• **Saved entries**
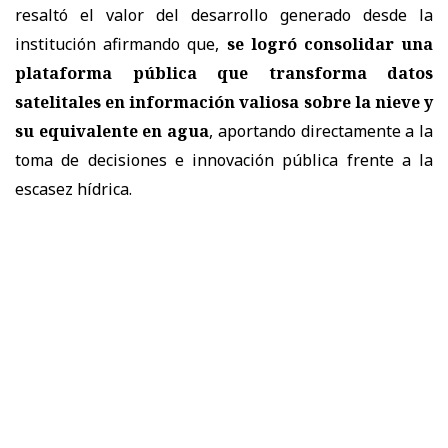
resaltó el valor del desarrollo generado desde la
institución afirmando que,
se logró consolidar una
plataforma pública que transforma datos
satelitales en información valiosa sobre la nieve y
su equivalente en agua
, aportando directamente a la
toma de decisiones e innovación pública frente a la
escasez hídrica.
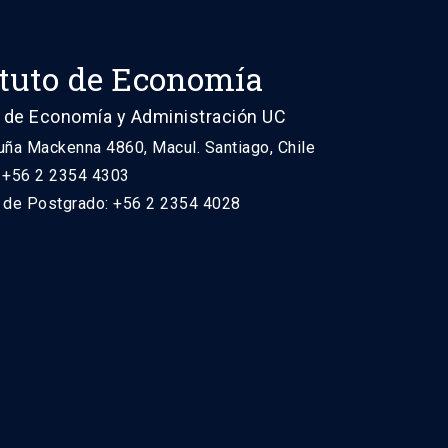
ituto de Economía
 de Economía y Administración UC
uña Mackenna 4860, Macul. Santiago, Chile
: +56 2 2354 4303
n de Postgrado: +56 2 2354 4028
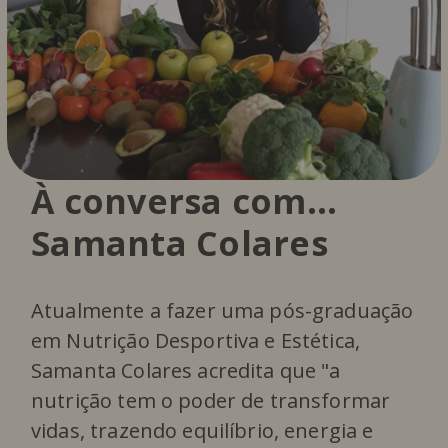
À conversa com…
Samanta Colares
Atualmente a fazer uma pós-graduação
em Nutrição Desportiva e Estética,
Samanta Colares acredita que "a
nutrição tem o poder de transformar
vidas, trazendo equilíbrio, energia e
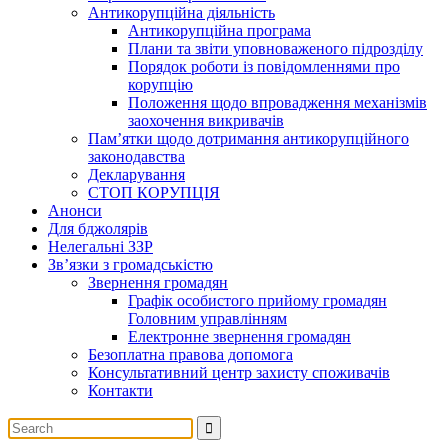
Антикорупційна діяльність
Антикорупційна програма
Плани та звіти уповноваженого підрозділу
Порядок роботи із повідомленнями про
корупцію
Положення щодо впровадження механізмів
заохочення викривачів
Пам’ятки щодо дотримання антикорупційного
законодавства
Декларування
СТОП КОРУПЦІЯ
Анонси
Для бджолярів
Нелегальні ЗЗР
Зв’язки з громадськістю
Звернення громадян
Графік особистого прийому громадян
Головним управлінням
Електронне звернення громадян
Безоплатна правова допомога
Консультативний центр захисту споживачів
Контакти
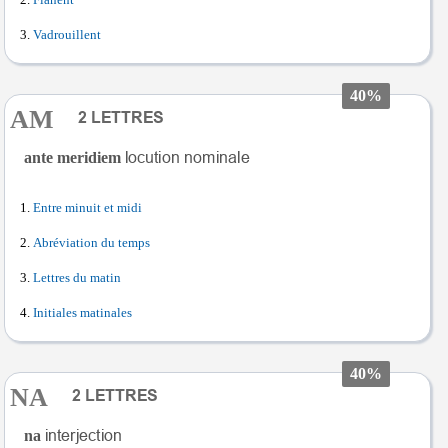
Flânent
Vadrouillent
40%
AM
ante meridiem
Entre minuit et midi
Abréviation du temps
Lettres du matin
Initiales matinales
40%
NA
na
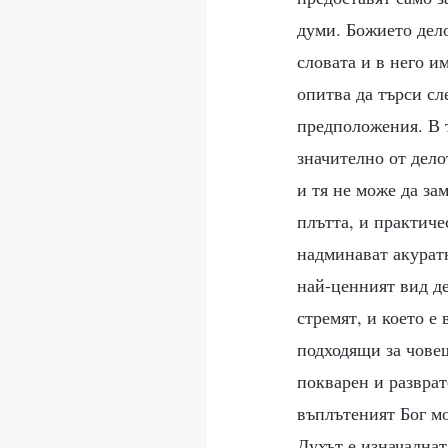
думи. Божието дело
словата и в него и
опитва да търси сл
предположения. В т
значително от дело
и тя не може да за
плътта, и практиче
надминават акуратн
най-ценният вид де
стремят, и което е
подходящи за човеш
покварен и разврат
въплътеният Бог мо
Духът е изначалнат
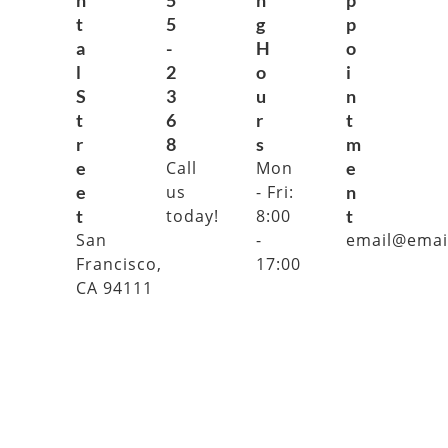
n
5
n
p
t
5
g
p
a
-
H
o
l
2
o
i
S
3
u
n
t
6
r
t
r
8
s
m
e
Call
Mon
e
e
us
- Fri:
n
t
today!
8:00
t
San
-
email@emai
Francisco,
17:00
CA 94111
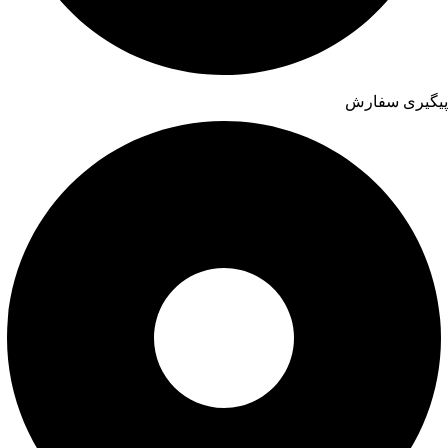
پیگیری سفارش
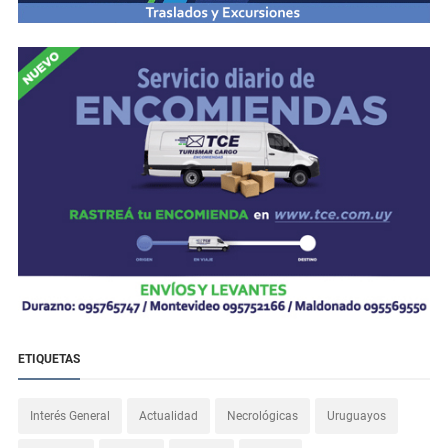
ETIQUETAS
Interés General
Actualidad
Necrológicas
Uruguayos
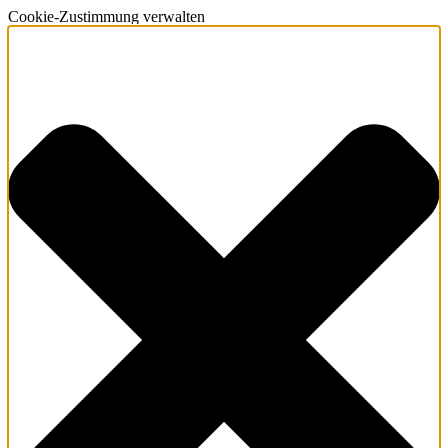
Cookie-Zustimmung verwalten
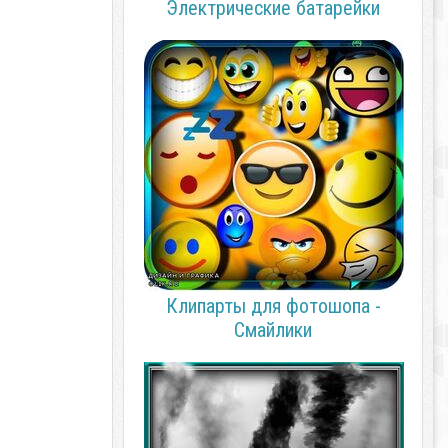
Электрические батарейки
Клипарты для фотошопа -
Смайлики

• **Exercise goal**
Your answer should be every entry repeated exactly, minus the pictures.

• **Written answer**
resaltó el valor del desarrollo generado desde la
institución afirmando que,
se logró consolidar una
plataforma pública que transforma datos
satelitales en información valiosa sobre la nieve y
su equivalente en agua
, aportando directamente a la
toma de decisiones e innovación pública frente a la
escasez hídrica.
ituto de Economía
 de Economía y Administración UC
uña Mackenna 4860, Macul. Santiago, Chile
: +56 2 2354 4303
n de Postgrado: +56 2 2354 4028
À conversa com…
Samanta Colares
Atualmente a fazer uma pós-graduação
em Nutrição Desportiva e Estética,
Samanta Colares acredita que "a
nutrição tem o poder de transformar
vidas, trazendo equilíbrio, energia e
Антикорупційна діяльність
Антикорупційна програма
Плани та звіти уповноваженого підрозділу
Порядок роботи із повідомленнями про
корупцію
Положення щодо впровадження механізмів
заохочення викривачів
Пам’ятки щодо дотримання антикорупційного
законодавства
Декларування
СТОП КОРУПЦІЯ
Анонси
Для бджолярів
Нелегальні ЗЗР
Зв’язки з громадськістю
Звернення громадян
Графік особистого прийому громадян
Головним управлінням
Електронне звернення громадян
Безоплатна правова допомога
Консультативний центр захисту споживачів
Контакти
Flânent
Vadrouillent
40%
AM
ante meridiem
Entre minuit et midi
Abréviation du temps
Lettres du matin
Initiales matinales
40%
NA
na
думи. Божието дело
словата и в него и
опитва да търси сл
предположения. В т
значително от дело
и тя не може да за
плътта, и практиче
надминават акуратн
най-ценният вид де
стремят, и което е
подходящи за човеш
покварен и разврат
въплътеният Бог мо
Духът е изначалнат
n
5
n
p
t
5
g
p
a
-
H
o
l
2
o
i
S
3
u
n
t
6
r
t
r
8
s
m
e
Call
Mon
e
e
us
- Fri:
n
t
today!
8:00
t
San
-
email@emai
Francisco,
17:00
CA 94111
پیگیری سفارش
ETIQUETAS
Interés General
Actualidad
Necrológicas
Uruguayos
Cookie-Zustimmung verwalten
Электрические батарейки
Клипарты для фотошопа -
Смайлики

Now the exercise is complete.